We have also studied hydration products formed in cement pastes in the presence of the MSWI fly ash. Analysis by X-ray diffraction has demonstrated the presence of Friedel's salt, ettringite and thenardite resulting from the presence of fly ash. DSC analyses have shown that cement pastes containing MSWI fly ash have a more concentrated interstitial solution than pure cement pastes. Tests carried out on samples in which the pore solution was replaced have allowed us to conclude that the C-S-H structure in cement pastes containing fly ash is very close to that of pure cement pastes.

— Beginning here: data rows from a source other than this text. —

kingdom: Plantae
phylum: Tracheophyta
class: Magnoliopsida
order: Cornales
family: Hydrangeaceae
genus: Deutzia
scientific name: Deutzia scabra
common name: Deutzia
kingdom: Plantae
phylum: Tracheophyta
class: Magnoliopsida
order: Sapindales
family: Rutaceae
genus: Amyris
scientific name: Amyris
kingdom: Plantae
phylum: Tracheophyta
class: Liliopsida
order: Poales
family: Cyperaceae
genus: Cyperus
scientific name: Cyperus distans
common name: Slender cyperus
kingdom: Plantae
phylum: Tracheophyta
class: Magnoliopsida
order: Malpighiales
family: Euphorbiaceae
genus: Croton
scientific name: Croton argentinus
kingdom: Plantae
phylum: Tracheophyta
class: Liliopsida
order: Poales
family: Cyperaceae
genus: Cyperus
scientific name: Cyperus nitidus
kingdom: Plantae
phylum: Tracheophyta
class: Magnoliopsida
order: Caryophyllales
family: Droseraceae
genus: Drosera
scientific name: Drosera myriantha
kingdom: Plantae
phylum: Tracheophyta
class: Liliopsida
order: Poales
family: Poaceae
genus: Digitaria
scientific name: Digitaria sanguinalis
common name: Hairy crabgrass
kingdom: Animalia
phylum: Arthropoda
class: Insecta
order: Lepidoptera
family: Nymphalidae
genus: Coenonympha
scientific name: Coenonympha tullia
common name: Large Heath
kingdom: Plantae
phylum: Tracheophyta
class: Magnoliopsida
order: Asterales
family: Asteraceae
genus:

The performance characteristics of mortars with increasing MSWI fly ash content (up to 20 % of the cement mass) have been determined. This study has shown that the MSWI fly ash increases mortar setting times. The retarding effect of zinc and lead is almost certainly the cause of the delayed setting times. Incorporating MSWI fly ash in mortars, up to 15 % (with an optimum for 10 %) in relation to the cement mass, increases their strength after (7, 28, and 90) d. The acceleration effect of chloride almost certainly explains this increase. Beyond 15 %, the fly ash causes a slight decrease in strength, which may be due partly to the weak bond between the cement paste and the MSWI fly ash. Strength reductions in the longer term (after 565 d) were observed in all the mortars containing MSWI fly ash. This decrease in strength, occurring under non-aggressive storage conditions, has not been explained.
This experimental study has allowed us to propose an approximate quantitative mineralogical composition for the MSWI fly ash to incorporate it into the CEMHYD3D cement hydration model and to take into consideration its interactions with cement components. Assumptions of the model and the results obtained using it will be presented in the second part of this article.